Intanto tra le principali novità, la legge di Bilancio ha previsto maggiori controlli sul casellario giudiziario, incrociando le banche dati della giustizia con quelle dell’Inps, il coinvolgimento delle agenzie per il lavoro private al fianco dei centri per l’impiego pubblici – altrimenti impossibilitati a coprire da soli l’intera platea dei beneficiari – per garantire almeno una volta al mese la convocazione dei beneficiari del reddito di cittadinanza per valutare la situazione occupazionale e la disponibilità al lavoro, in modo da agevolare l’incrocio tra la domanda e l’offerta.

Un momento tutt’altro che formale, dal momento che sempre la riforma introdotta con la finanziaria prevede il decalage dell’assegno al primo rifiuto di una proposta di lavoro e la revoca del beneficio al secondo “no, grazie”.

Senza la possibilità di questo “confronto” i controlli e procedura di decalage restano quindi in stand by. Al momento il coinvolgimento delle agenzie private è circoscritto alla sola Lombardia.

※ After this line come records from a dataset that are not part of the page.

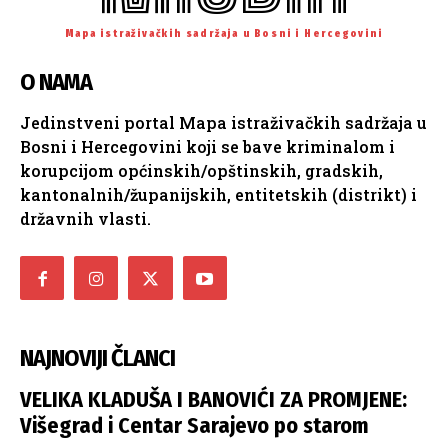
Mapa istraživačkih sadržaja u Bosni i Hercegovini
O NAMA
Jedinstveni portal Mapa istraživačkih sadržaja u
Bosni i Hercegovini koji se bave kriminalom i
korupcijom općinskih/opštinskih, gradskih,
kantonalnih/županijskih, entitetskih (distrikt) i
državnih vlasti.
NAJNOVIJI ČLANCI
VELIKA KLADUŠA I BANOVIĆI ZA PROMJENE:
Višegrad i Centar Sarajevo po starom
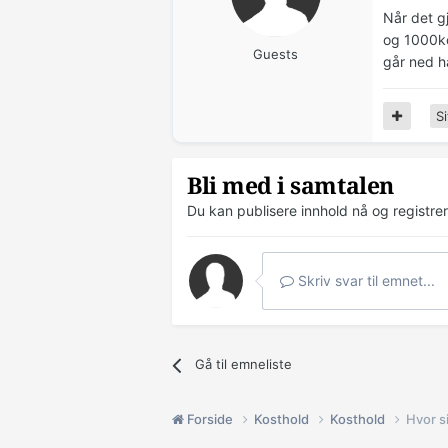
Når det g
og 1000kca
Guests
går ned h
Si
Bli med i samtalen
Du kan publisere innhold nå og registre
Skriv svar til emnet...
Gå til emneliste
Forside
Kosthold
Kosthold
Hvor s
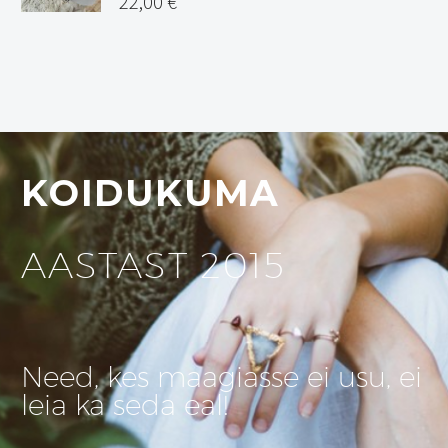
22,00
€
KOIDUKUMA
AASTAST 2015
Need, kes maagiasse ei usu, ei
leia ka seda eal!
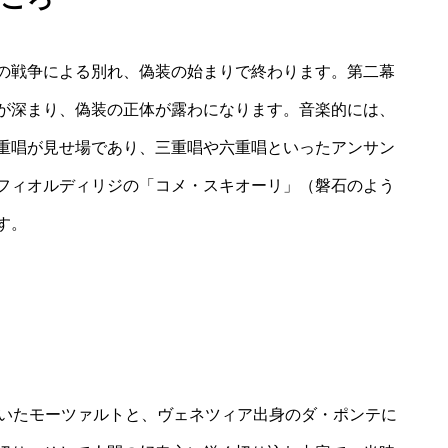
の戦争による別れ、偽装の始まりで終わります。第二幕
が深まり、偽装の正体が露わになります。音楽的には、
重唱が見せ場であり、三重唱や六重唱といったアンサン
フィオルディリジの「コメ・スキオーリ」（磐石のよう
す。
ていたモーツァルトと、ヴェネツィア出身のダ・ポンテに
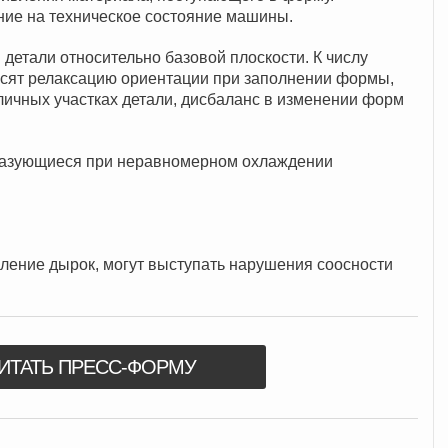
ние на техническое состояние машины.
 детали относительно базовой плоскости. К числу
осят релаксацию ориентации при заполнении формы,
личных участках детали, дисбаланс в изменении форм
бразующиеся при неравномерном охлаждении
ение дырок, могут выступать нарушения соосности
ИТАТЬ ПРЕСС-ФОРМУ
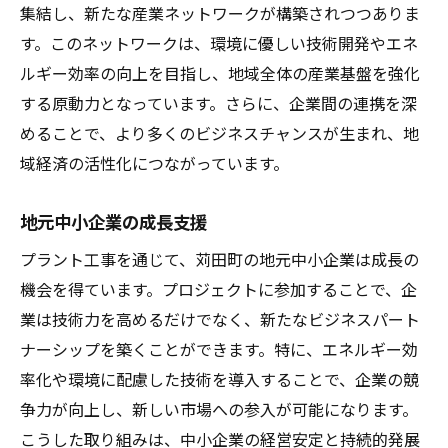
集結し、新たな産業ネットワークが構築されつつありま
す。このネットワークは、環境に優しい技術開発やエネ
ルギー効率の向上を目指し、地域全体の産業基盤を強化
する原動力となっています。さらに、企業間の連携を深
めることで、より多くのビジネスチャンスが生まれ、地
域経済の活性化につながっています。
地元中小企業の成長支援
プラント工事を通じて、苅田町の地元中小企業は成長の
機会を得ています。プロジェクトに参加することで、企
業は技術力を高めるだけでなく、新たなビジネスパート
ナーシップを築くことができます。特に、エネルギー効
率化や環境に配慮した技術を導入することで、企業の競
争力が向上し、新しい市場への参入が可能になります。
こうした取り組みは、中小企業の経営安定と持続的発展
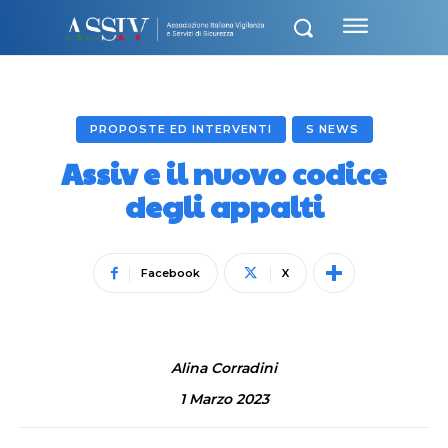
PROPOSTE ED INTERVENTI
S NEWS
Assiv e il nuovo codice
degli appalti
Facebook
X
Alina Corradini
1 Marzo 2023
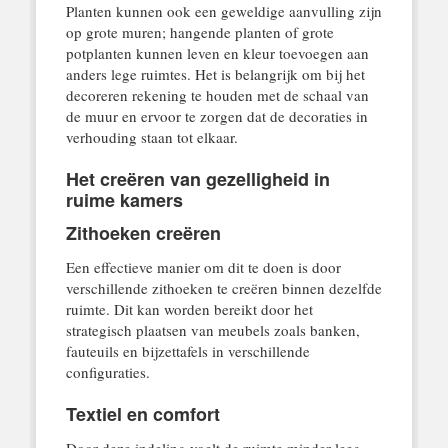
Planten kunnen ook een geweldige aanvulling zijn
op grote muren; hangende planten of grote
potplanten kunnen leven en kleur toevoegen aan
anders lege ruimtes. Het is belangrijk om bij het
decoreren rekening te houden met de schaal van
de muur en ervoor te zorgen dat de decoraties in
verhouding staan tot elkaar.
Het creëren van gezelligheid in
ruime kamers
Zithoeken creëren
Een effectieve manier om dit te doen is door
verschillende zithoeken te creëren binnen dezelfde
ruimte. Dit kan worden bereikt door het
strategisch plaatsen van meubels zoals banken,
fauteuils en bijzettafels in verschillende
configuraties.
Textiel en comfort
Door deze indeling voelt de ruimte minder leeg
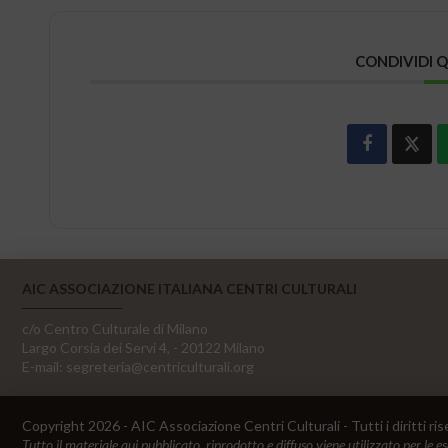
CONDIVIDI 
AIC ASSOCIAZIONE ITALIANA CENTRI CULTURALI
c/o Centro Culturale di Milano
Largo Corsia dei Servi 4, - 20122 Milano
E-mail:
segreteria@centriculturali.org
Copyright 2026 - AIC Associazione Centri Culturali - Tutti i diritti ris
Tutto il materiale qui pubblicato, riprodotto e diffuso viene utilizzato per le e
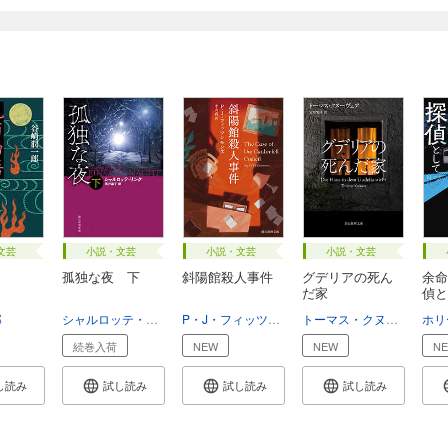
文芸
小説・文芸
小説・文芸
小説・文芸
孤独な夜 下
斜陽館殺人事件
グデリアの死ん
余命
だ家
偵と
郎
シャルロッテ・リンク
浅井晶子
P・J・フィッツシモンズ
中山宥
トーマス・クヌーヴェア
続巻入荷
NEW
NEW
N
し読み
試し読み
試し読み
試し読み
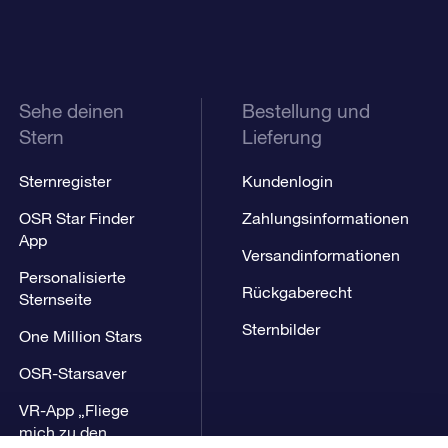
Sehe deinen
Bestellung und
Stern
Lieferung
Sternregister
Kundenlogin
OSR Star Finder
Zahlungsinformationen
App
Versandinformationen
Personalisierte
Rückgaberecht
Sternseite
Sternbilder
One Million Stars
OSR-Starsaver
VR-App „Fliege
mich zu den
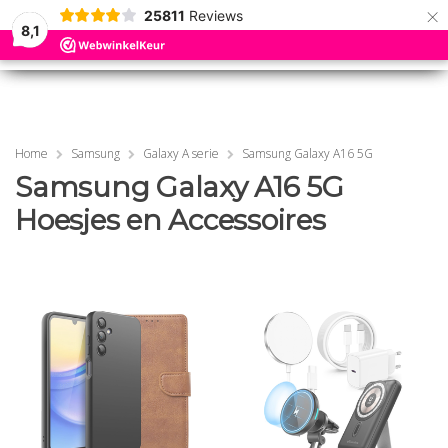
×
25811
Reviews
8,1
0
0
MENU
MENU
Home
Samsung
Galaxy A serie
Samsung Galaxy A16 5G
Samsung Galaxy A16 5G
Hoesjes en Accessoires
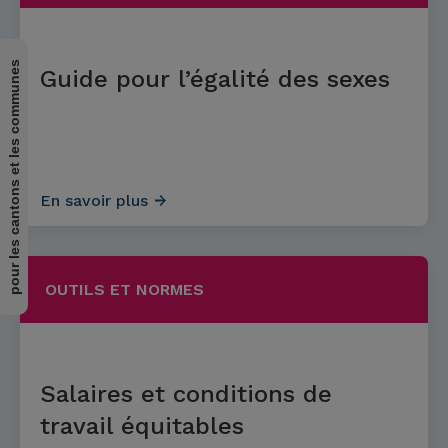
pour les cantons et les communes
Guide pour l’égalité des sexes
En savoir plus
OUTILS ET NORMES
Salaires et conditions de
travail équitables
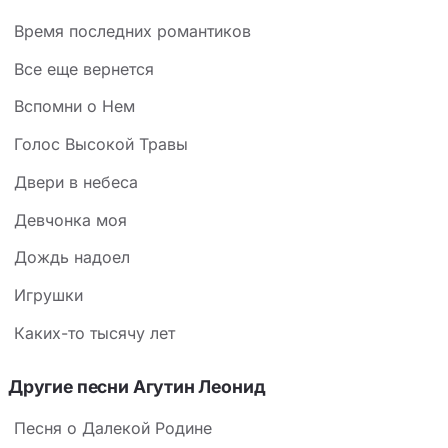
Время последних романтиков
Все еще вернется
Вспомни о Нем
Голос Высокой Травы
Двери в небеса
Девчонка моя
Дождь надоел
Игрушки
Каких-то тысячу лет
Другие песни Агутин Леонид
Песня о Далекой Родине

Per il resto, quindi, si procede alla vecchia maniera, senza un efficace monitoraggio sullo strumento.

Solo il primo giugno – la data stabilita era il primo aprile – è entrato in vigore il protocollo tra l’Inps e il ministero della Giustizia per lo scambio delle informazioni utili per le verifiche necessarie per dare l’ok al beneficio o disporne la revoca in caso nel sistema del casellario centrale risultino condanne con sentenza passata in giudicato da meno di dieci anni per i reati di cui all’art. 7, comma 3, del DL n.4 del 28/1/2019.

Rientra i 73 decreti (su i 152 previsti) della legge di Bilancio ancora non adottati – dati Ufficio per il programma di governo (Upb) – quello per la definizione del Piano di verifica dei requisiti patrimoniali che figurano nella dichiarazione sostitutiva unica (Dsu) necessario per stabilire se si ha o meno diritto all’assegno.
Nella stesura del Piano sono coinvolti oltre al ministero del Lavoro, anche l’Agenzia per le Entrate, la Guardia di Finanza e il ministero degli Esteri. La presentazione era prevista per il 31 marzo, mentre il via libera per decreto ad opera del ministero del Lavoro sarebbe dovuto scattare il 30 maggio.
Targhetta “non adottato” anche sul provvedimento che definisce le modalità di presentazione e compilazione della della richiesta per il reddito di cittadinanza, attraverso uno o più decreti, in modo da poter “attivare” gli archivi, anche quelli dei Comuni, per verificare i requisiti di residenza e soggiorno: non sono pochi i casi di percettori che vivono stabilmente all’estero.

Al momento quindi non sembrano esserci gli “strumenti” per un puntuale monitoraggio sulla misura, ad esempio per il decalage in caso di rifiuto o per la verifica degli impegni assunti dai beneficiari nell’ambito del Patto per l’inclusione sociale.

Intanto, tra reddito e pensione di cittadinanza, sono stati 1,19 milioni di nuclei beneficiari (in particolare quasi 1,09 milioni nel primo caso, 103mila nel secondo), con il coinvolgimento di 2,65 milioni di persone (rispettivamente 2,53 milioni e quasi 118mila), per un importo medio di 561 euro.

Nei primi due anni e mezzo di “attività” il reddito di cittadinanza è costato 19,6 miliardi, e l’importo medio erogato è cresciuto dell’11%, mentre la dote sfiora gli 8,8 miliardi, con un miliardo di finanziamenti aggiuntivi.